== Data ==
((

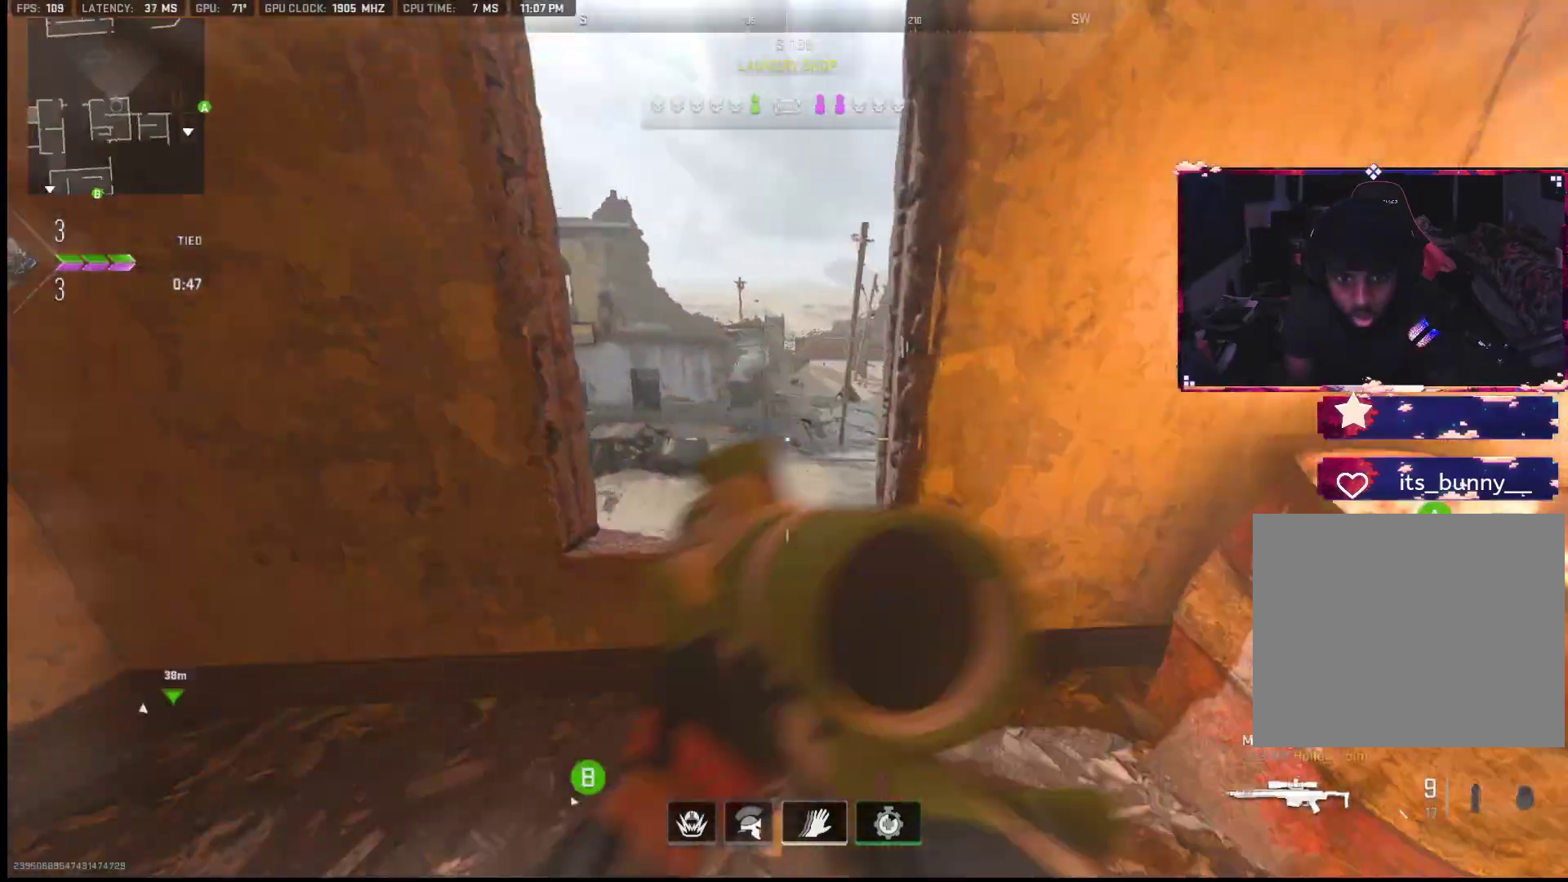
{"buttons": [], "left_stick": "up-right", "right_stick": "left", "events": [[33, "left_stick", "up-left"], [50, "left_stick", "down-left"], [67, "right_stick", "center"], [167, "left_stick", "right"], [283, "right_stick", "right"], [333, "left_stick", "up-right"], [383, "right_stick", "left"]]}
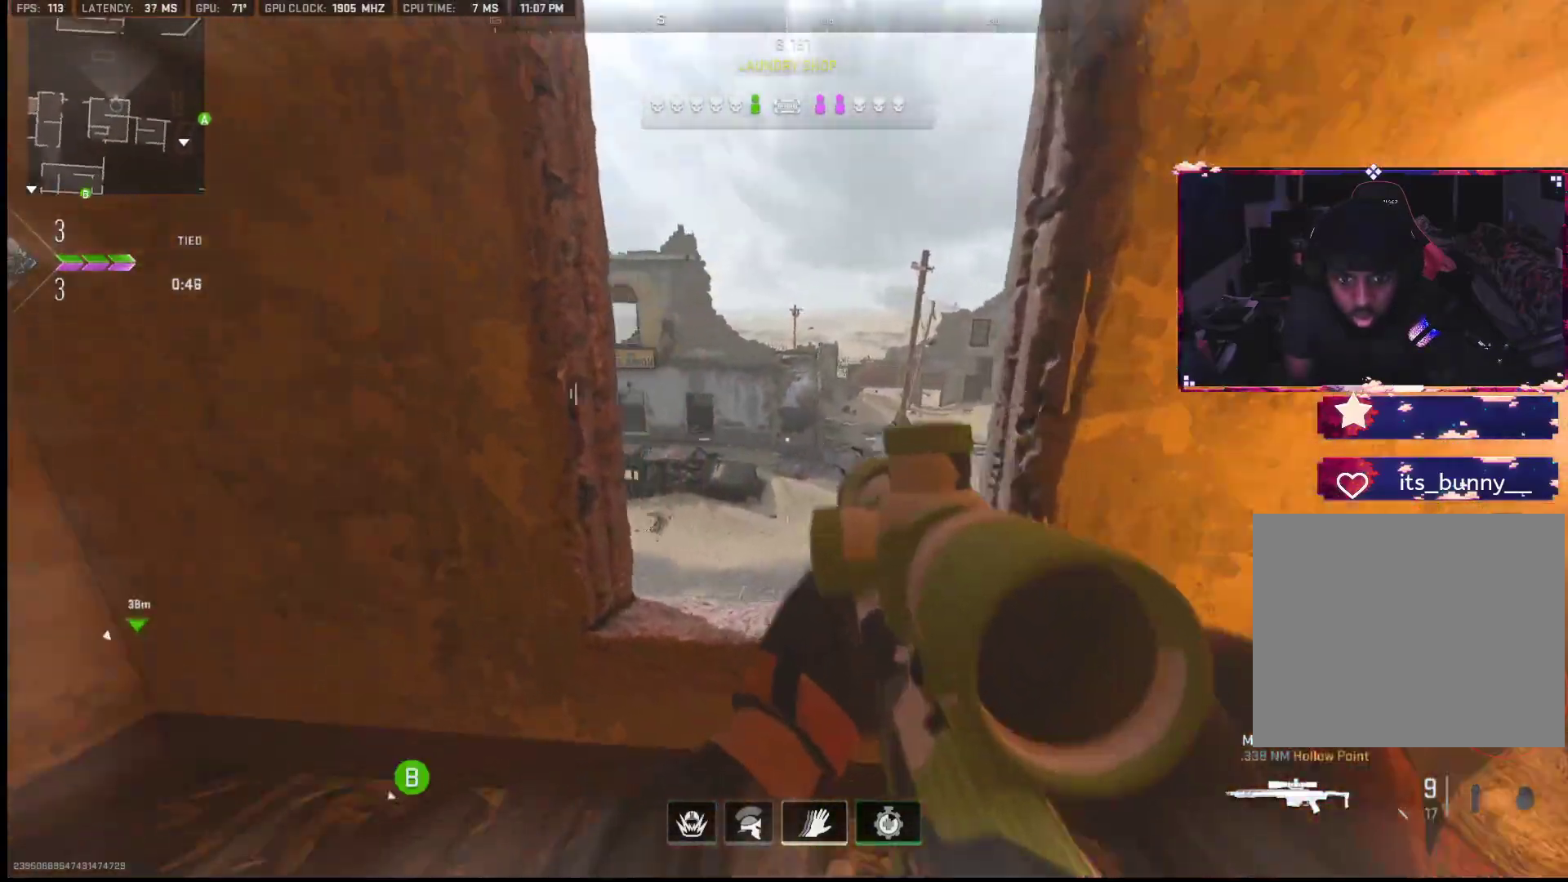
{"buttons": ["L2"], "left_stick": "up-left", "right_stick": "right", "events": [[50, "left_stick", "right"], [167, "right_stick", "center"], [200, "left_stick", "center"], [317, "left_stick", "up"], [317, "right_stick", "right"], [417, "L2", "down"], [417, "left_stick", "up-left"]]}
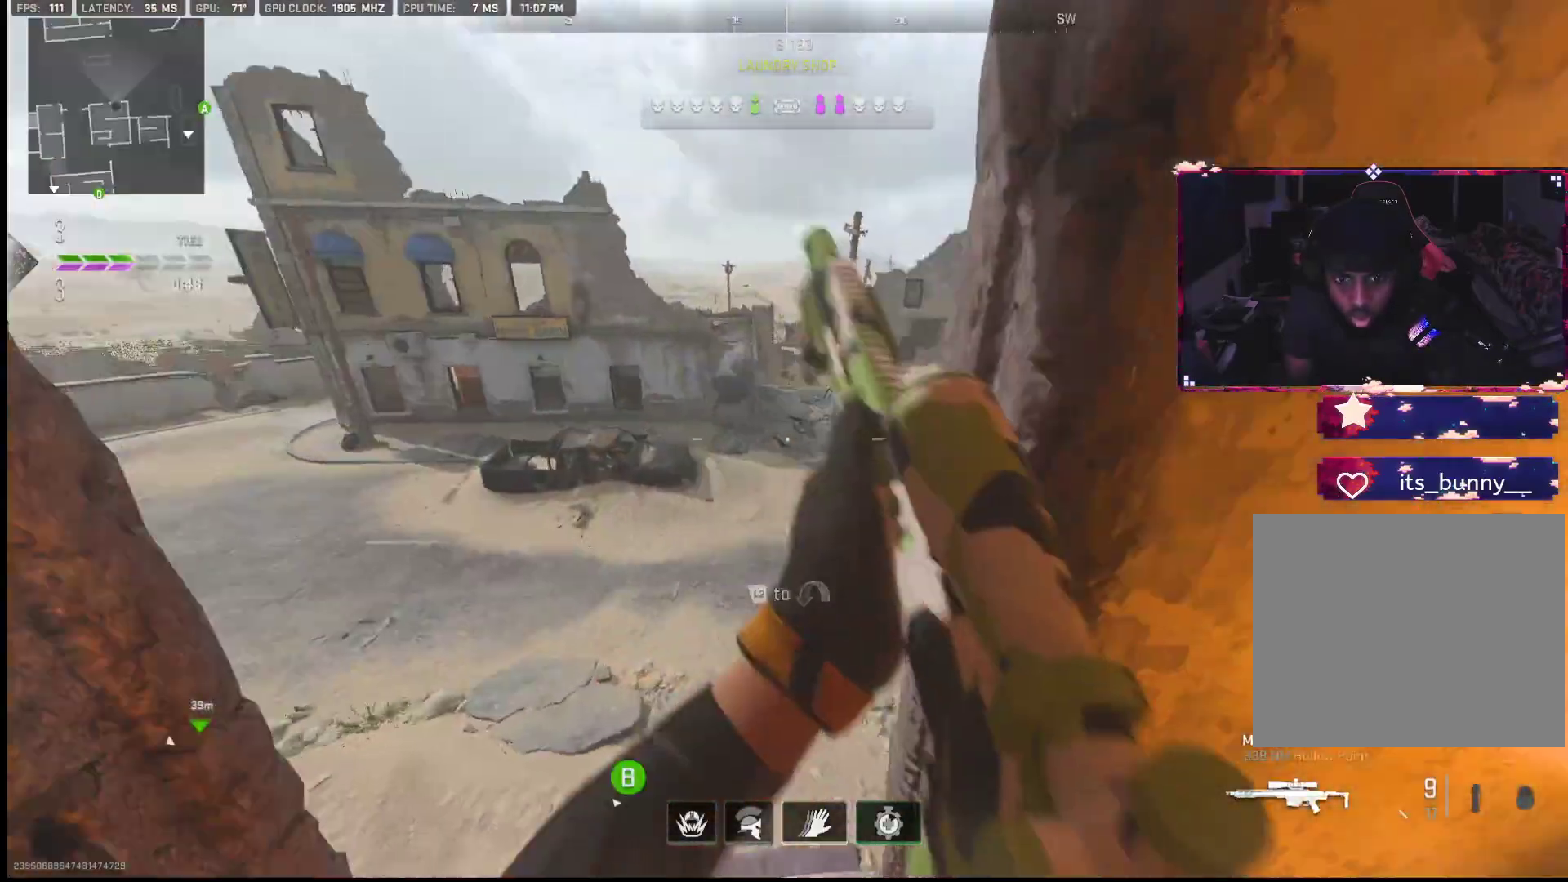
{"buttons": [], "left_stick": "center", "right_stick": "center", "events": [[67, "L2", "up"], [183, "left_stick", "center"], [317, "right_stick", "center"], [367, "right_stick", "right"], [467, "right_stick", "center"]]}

))

== What is expected ==
Return the data above unchanged. Pictures are not part of the copy.

== Worked solution ==
{"buttons": [], "left_stick": "up-right", "right_stick": "left", "events": [[33, "left_stick", "up-left"], [50, "left_stick", "down-left"], [67, "right_stick", "center"], [167, "left_stick", "right"], [283, "right_stick", "right"], [333, "left_stick", "up-right"], [383, "right_stick", "left"]]}
{"buttons": ["L2"], "left_stick": "up-left", "right_stick": "right", "events": [[50, "left_stick", "right"], [167, "right_stick", "center"], [200, "left_stick", "center"], [317, "left_stick", "up"], [317, "right_stick", "right"], [417, "L2", "down"], [417, "left_stick", "up-left"]]}
{"buttons": [], "left_stick": "center", "right_stick": "center", "events": [[67, "L2", "up"], [183, "left_stick", "center"], [317, "right_stick", "center"], [367, "right_stick", "right"], [467, "right_stick", "center"]]}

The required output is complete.